I was happy to see them too. Seriously, this lockdown has been surprisingly rough in this respect. But dang it, I did not need them to be breathing my germs.

I was out by half past noon. Came home, took a nap, did the crossword, read the news, watched the news. Thought about NaNoWriMo. Vegged.

Strangely, I skipped breakfast (tried to get another 20 minutes of sleep before heading to the folks’ house) and had a couple of manapuas for lunch. Then one more for dinner. I had some chips in between. That was all I ate.

I texted Penny to work out dropping off her birthday gift. Then Jennifer to respond to a bunch of stuff she sent me that I was lazy to check out. But it was all interesting and I saved a couple of ideas for kitchen experiments. Ali and I texted quite a bit about the American Dirt controversy. She’s reading it now.
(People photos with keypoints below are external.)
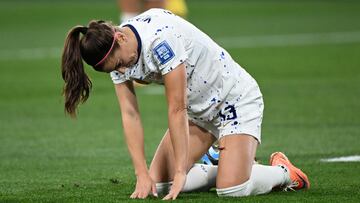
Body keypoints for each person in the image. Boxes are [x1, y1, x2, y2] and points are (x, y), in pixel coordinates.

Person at [61, 8, 310, 200]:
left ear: (120, 37)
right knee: (157, 186)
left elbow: (176, 107)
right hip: (199, 113)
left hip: (233, 99)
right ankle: (223, 164)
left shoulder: (159, 42)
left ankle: (284, 172)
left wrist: (182, 170)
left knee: (232, 190)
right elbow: (130, 115)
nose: (123, 71)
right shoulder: (116, 54)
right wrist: (141, 174)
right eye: (116, 69)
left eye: (119, 64)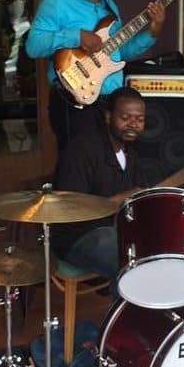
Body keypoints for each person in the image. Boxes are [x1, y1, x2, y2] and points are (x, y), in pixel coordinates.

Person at [26, 0, 165, 150]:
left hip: (110, 102)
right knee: (79, 170)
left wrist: (152, 32)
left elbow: (119, 54)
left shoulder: (108, 5)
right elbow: (33, 46)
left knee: (110, 169)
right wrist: (77, 36)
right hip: (75, 102)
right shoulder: (58, 1)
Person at [51, 87, 151, 297]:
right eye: (125, 117)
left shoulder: (132, 155)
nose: (133, 124)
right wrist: (127, 196)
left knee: (155, 253)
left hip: (115, 232)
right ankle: (125, 324)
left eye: (139, 119)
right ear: (108, 117)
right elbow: (72, 207)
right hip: (77, 237)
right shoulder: (81, 150)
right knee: (131, 264)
She and someone at work recommended it to me, and I’ve been aware of it for a while because of all the librarians I know and the writers I follow in social media.

I’ve found a groove with cozies, though, so I think I’m going to stay here for a while. Reading as medication.

It’s the last day of October, ‘though you’d never be able to tell just looking up and down my street. This means NaNoWriMo is Sunday. My daily lockdown journals might necessarily be shorter for a few weeks.